Dr. Milholland  grave Old Riverside Cem. Defiance, Ohio



    Dr. David M Milholland, a physician of Auglaize towmship, Paulding county, now in his 76th year, thinks that his nationality has much to do with his long years of service to the folks of his community.
    He says that his mother once told him that he was three-fourths Dutch and half Irish.
    According to this veteran doctor, every old-fashioned rural physician was compelled to mingle with his medicine a more or less free nursing service. 
    In fact, this good doctor was rather fatigued, after spending the preceding night in a chair by the side of a restless patient.
    Dr Milholland says that doctors are very human folks. They do not become hardened through their years of service, as many folks imagine, but look forward to the brief time they are allowed to visit with each patient, and none mourn their passing more than he who assuaged their pain.
    Starting his practice at Junction nearly half a century ago, the doctor's first means of locomotion aside from his pedal extremities was an old Rudge bicycle, with a high wheel in front; and a small one at the back.
    Many a modern driver, said Dr Milholland, would have stood aghast at the prospect of sending this unique vehicle with its fifty inch front wheel down among the stumps of crude paths called roads. The doctor would not go on record as not ever having had to dismount quickly and involuntarily, but said that his bruises were always minor and nothing occurred that really could be called a traffic disaster. 
    It was six months before he was able to acquire a good horse, but during this period something, which Dr. Milholand attributes to a act of Providence, occurred. There were no death in the community.
    Contents of the pioneer doctor's pill-box included first of all quinine for malaria; arsenic, potassium bromide, sweet spirit of niter, nitrate of silver, carbolic acid, jalap, calomel (mercury chloride), aconits, sulphur and black antimony. 
    Humor enters the lives of all doctors. Imagine the young doctor proudly traversing the rutty roads in his first new buggy, meeting a team and wagon coming at top speed down the bumpy thoroughfare. 

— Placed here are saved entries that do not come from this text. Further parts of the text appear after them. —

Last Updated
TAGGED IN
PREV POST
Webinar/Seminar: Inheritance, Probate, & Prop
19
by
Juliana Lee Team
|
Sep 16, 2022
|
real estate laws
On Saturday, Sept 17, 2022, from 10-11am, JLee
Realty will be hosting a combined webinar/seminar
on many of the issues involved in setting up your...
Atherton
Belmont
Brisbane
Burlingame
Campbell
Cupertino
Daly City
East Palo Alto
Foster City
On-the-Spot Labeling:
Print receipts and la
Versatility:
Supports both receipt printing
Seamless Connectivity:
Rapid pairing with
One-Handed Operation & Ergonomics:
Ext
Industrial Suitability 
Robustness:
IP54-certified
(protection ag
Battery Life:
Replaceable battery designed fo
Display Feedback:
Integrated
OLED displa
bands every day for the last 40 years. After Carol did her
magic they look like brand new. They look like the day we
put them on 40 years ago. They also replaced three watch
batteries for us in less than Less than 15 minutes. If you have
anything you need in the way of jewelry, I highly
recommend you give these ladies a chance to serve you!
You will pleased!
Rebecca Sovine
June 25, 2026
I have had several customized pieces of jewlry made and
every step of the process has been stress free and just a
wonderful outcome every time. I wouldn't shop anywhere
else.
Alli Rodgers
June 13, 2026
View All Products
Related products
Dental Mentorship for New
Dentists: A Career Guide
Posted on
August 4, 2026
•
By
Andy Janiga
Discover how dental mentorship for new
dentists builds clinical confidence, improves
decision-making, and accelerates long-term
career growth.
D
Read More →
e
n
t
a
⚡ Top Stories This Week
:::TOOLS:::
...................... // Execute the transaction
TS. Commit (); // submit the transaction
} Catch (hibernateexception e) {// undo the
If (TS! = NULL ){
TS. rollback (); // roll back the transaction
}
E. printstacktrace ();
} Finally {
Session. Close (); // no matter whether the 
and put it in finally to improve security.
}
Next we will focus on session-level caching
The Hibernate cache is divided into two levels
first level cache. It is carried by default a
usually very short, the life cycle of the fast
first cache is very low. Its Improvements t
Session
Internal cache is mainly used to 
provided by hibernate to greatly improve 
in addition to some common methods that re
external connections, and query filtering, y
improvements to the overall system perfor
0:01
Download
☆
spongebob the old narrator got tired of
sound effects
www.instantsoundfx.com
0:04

    The doctor found that a case of lock-jaw had met him on the way, at least the members of the family seeking assistance considered it such. The doctor stepped from his buggy to the wagon (they were of equal height) and quickly manipulating his fingers succeeded in adjusting a dislocated jaw. The women was profuse in her thanks and said that if she'd known it was that easy to close her husband's mouth, she'd have shut him up long ago.
    Dr. Milholland is a bachelor. His headquarters seem to be wherever you may find him. The quickest way being to get in touch with a patient he has visited and then keep consistently on his trail, for he says that he's got to the place where most of his business is rural appointments. 
    Some years ago, he moved his office Sidney. A year later he moved to Kempton, Allen county. While at this place he one day received in the mail in a bulky letter which contained a petition requesting his return to Junction. The petition bore the signatures of 200 of the village's 230 inhabitants.
    While the doctor was debating the matter of returning to place his service at the disposal of his first patients, Ike Hardesty and Dwight Columbia, drove up to his office with a team and wagon each and announced that Dr. Molholland was returning to Junction.
    He has no regrets over his return to the Paulding county village. He says it's a fact that the 30 who did not sign the petition lived to an age equal or superior to that of the signers.
    He's had many odd, interesting, painful and pitiful cases. He has treated a man who had his nose bitten off by a vicious horse,set the bones of many unfortunates caught beneath falling trees, a man whose leg had been cut off by a saw that whirled from its shaft. He says that cuts made by saws are cruel and difficult to treat.
    Some years ago Dr. Milholland bought 40 acres of sump land adjoining Junction. He rents the land to tenants. Because honey is the cheapest and best ingredient obtainable for furnishing the syrup of cough syrup, he keeps a goodly supply of bees. 
    Doctors as we have said are human, they worry about their cases. Believe it or not, there are times when their nerves are all unstrung because they actually do not know what to do. Such situations are hard on doctors who should be fit to answer any call day or night.
    But the bachelor doctor found a way to quiet quivering nerves and assure a full night's rest simply go out to the wood lot and dig out a stump.
    Dr. David M Milholland was born on 5 March, 1858 in Ohio, his father George Milholland and mother Mary. He had four brothers and two sisters. He died on 30 December 1939, in Toledo, Ohio, at the age of 81.